The five-day trial on damages comes after a jury in 2021 found Tesla liable for discrimination and ordered the company to pay Diaz $137 million. The trial began on Monday.
Orrick last year agreed with the jury that the EV maker had fostered a hostile work environment but slashed the award to $15 million. Diaz rejected the lower payout and opted for a new trial on damages before a different jury.
Bernard Alexander, a lawyer for Diaz, during opening statements on Monday compared the Fremont plant to a “plantation” where Black workers were targeted for harassment and their complaints were ignored by managers.
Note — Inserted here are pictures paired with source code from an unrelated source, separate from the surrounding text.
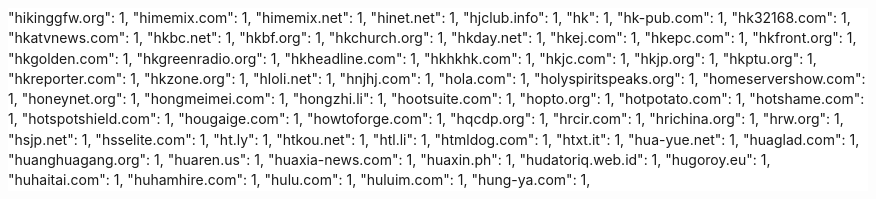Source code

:   "hikinggfw.org": 1, 
  "himemix.com": 1, 
  "himemix.net": 1, 
  "hinet.net": 1, 
  "hjclub.info": 1, 
  "hk": 1, 
  "hk-pub.com": 1, 
  "hk32168.com": 1, 
  "hkatvnews.com": 1, 
  "hkbc.net": 1, 
  "hkbf.org": 1, 
  "hkchurch.org": 1, 
  "hkday.net": 1, 
  "hkej.com": 1, 
  "hkepc.com": 1, 
  "hkfront.org": 1, 
  "hkgolden.com": 1, 
  "hkgreenradio.org": 1, 
  "hkheadline.com": 1, 
  "hkhkhk.com": 1, 
  "hkjc.com": 1, 
  "hkjp.org": 1, 
  "hkptu.org": 1, 
  "hkreporter.com": 1, 
  "hkzone.org": 1, 
  "hloli.net": 1, 
  "hnjhj.com": 1, 
  "hola.com": 1, 
  "holyspiritspeaks.org": 1, 
  "homeservershow.com": 1, 
  "honeynet.org": 1, 
  "hongmeimei.com": 1, 
  "hongzhi.li": 1, 
  "hootsuite.com": 1, 
  "hopto.org": 1, 
  "hotpotato.com": 1, 
  "hotshame.com": 1, 
  "hotspotshield.com": 1, 
  "hougaige.com": 1, 
  "howtoforge.com": 1, 
  "hqcdp.org": 1, 
  "hrcir.com": 1, 
  "hrichina.org": 1, 
  "hrw.org": 1, 
  "hsjp.net": 1, 
  "hsselite.com": 1, 
  "ht.ly": 1, 
  "htkou.net": 1, 
  "htl.li": 1, 
  "htmldog.com": 1, 
  "htxt.it": 1, 
  "hua-yue.net": 1, 
  "huaglad.com": 1, 
  "huanghuagang.org": 1, 
  "huaren.us": 1, 
  "huaxia-news.com": 1, 
  "huaxin.ph": 1, 
  "hudatoriq.web.id": 1, 
  "hugoroy.eu": 1, 
  "huhaitai.com": 1, 
  "huhamhire.com": 1, 
  "hulu.com": 1, 
  "huluim.com": 1, 
  "hung-ya.com": 1,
Tesla has maintained that it does not tolerate workplace harassment and takes discrimination complaints seriously. Spiro told jurors on Monday that Diaz was exaggerating his claims of emotional distress and there was no evidence warranting a multimillion-dollar award.
Jurors have also heard testimony from five workers and supervisors at the Fremont plant, a Tesla human resources manager and a lawyer who conducts investigations into workplace disputes and served as an expert witness for Diaz.
The lawyer testified that while Tesla had adopted adequate anti-bias policies, the company failed to properly investigate and respond to complaints from Diaz and other Black workers.